Metric: Lines translated per engineer-week | 2023 baseline: 1,100 | 2026 with GenAI: 3,800 | Multiplier: 3.4x

Metric: Defect rate per 1,000 lines | 2023 baseline: 4.2 | 2026 with GenAI: 3.1 | Multiplier: 1.4x better

Metric: Test coverage at first pull request | 2023 baseline: 38% | 2026 with GenAI: 82% | Multiplier: 2.2x

Metric: Time per business-rule validation | 2023 baseline: Same | 2026 with GenAI: Same | Multiplier: Unchanged, this is human-bound

Metric: Model API cost per refactored file | 2023 baseline: $0 | 2026 with GenAI: About $0.40 | Multiplier: New line item

Common Mistakes Teams Make with GenAI on Legacy Code

  • Treating the model as an engineer instead of a proposer. The role split (model proposes, human verifies, tests enforce) is what makes the output auditable.
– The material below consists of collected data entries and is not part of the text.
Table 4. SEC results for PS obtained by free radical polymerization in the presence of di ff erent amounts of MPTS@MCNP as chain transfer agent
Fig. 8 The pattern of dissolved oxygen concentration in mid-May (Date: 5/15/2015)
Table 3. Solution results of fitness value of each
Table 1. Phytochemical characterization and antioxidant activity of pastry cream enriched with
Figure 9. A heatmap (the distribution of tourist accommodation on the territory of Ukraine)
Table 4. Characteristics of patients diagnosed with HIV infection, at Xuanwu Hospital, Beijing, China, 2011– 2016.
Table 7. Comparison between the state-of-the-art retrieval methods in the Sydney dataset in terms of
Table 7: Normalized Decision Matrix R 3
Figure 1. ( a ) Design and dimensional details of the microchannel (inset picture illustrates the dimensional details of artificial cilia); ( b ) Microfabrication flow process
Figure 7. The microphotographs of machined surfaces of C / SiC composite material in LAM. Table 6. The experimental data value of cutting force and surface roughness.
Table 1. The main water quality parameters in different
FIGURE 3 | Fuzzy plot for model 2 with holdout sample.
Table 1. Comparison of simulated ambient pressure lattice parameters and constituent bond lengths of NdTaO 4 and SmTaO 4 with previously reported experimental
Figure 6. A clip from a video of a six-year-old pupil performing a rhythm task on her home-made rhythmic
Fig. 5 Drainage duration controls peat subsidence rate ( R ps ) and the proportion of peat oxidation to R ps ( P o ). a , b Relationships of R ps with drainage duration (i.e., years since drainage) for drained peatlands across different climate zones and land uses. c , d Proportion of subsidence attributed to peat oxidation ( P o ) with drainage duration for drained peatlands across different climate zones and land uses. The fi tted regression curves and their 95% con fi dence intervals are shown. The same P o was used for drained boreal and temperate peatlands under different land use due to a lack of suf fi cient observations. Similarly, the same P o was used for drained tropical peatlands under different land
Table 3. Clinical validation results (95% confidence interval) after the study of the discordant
Skipping it usually shows up first as a quiet defect, then as a regulator finding.
  • Skipping characterization tests. Without a test suite generated from observed behavior, you cannot tell whether the new Java matches the old COBOL on the inputs the business actually sends. Hand-validating thousands of paragraphs is not a real plan.
  • Letting the model refactor business rules unattended. The most expensive defects we have seen all came from helpful simplifications of rules that encoded a state regulation or a decades-old underwriting decision. Business-rule refactors need a named human approver, rule by rule.
  • Ignoring copybook drift. Same copybook name in two programs does not mean the same record layout. Canonicalize copybooks before any model call, or budget for the rework.
  • No prompt or response logging. State insurance regulators, SOX auditors, and internal risk all expect a reconstructible trail. Adding logging after the fact is much harder than turning it on day one.
  • Over-indexing on the productivity number. The headline ten-times figure from vendor decks is not what teams measure in practice. Three to four times is realistic with the discipline above. Anyone budgeting against ten times will miss their dates.

Frequently Asked Questions

Why not full automation?

State insurance regulators and SOX require attributable human review. Beyond that, the implicit-business-rule failure mode alone would have shipped a defective product. Full automation is the wrong target for this work in 2026.

Which models worked best?

Current frontier models from Anthropic and OpenAI for translation and verification respectively, with a local open-weight model for code paths touching policyholder personally identifiable information. The specific model names matter less than the role each one played in the pipeline.

What about IBM watsonx Code Assistant for Z?

Strong for in-place modernization where you stay on Z and add Java. We were exiting the platform entirely, so it did not fit this engagement. If you are staying on Z, it is worth a serious look. IBM’s published pilot reports are linked below.

Could a smaller team do this?

Below four engineers and one subject-matter expert, no. The pattern needs review capacity. Above eight people, coordination overhead starts to eat the gain. The sweet spot is in between.

Is this safe under SEC cybersecurity rules?

Yes, with logging. We logged every model call, every prompt, every response, and every human decision. That trail is what made the work auditable. Without the log, the same engineering work would not have cleared internal audit.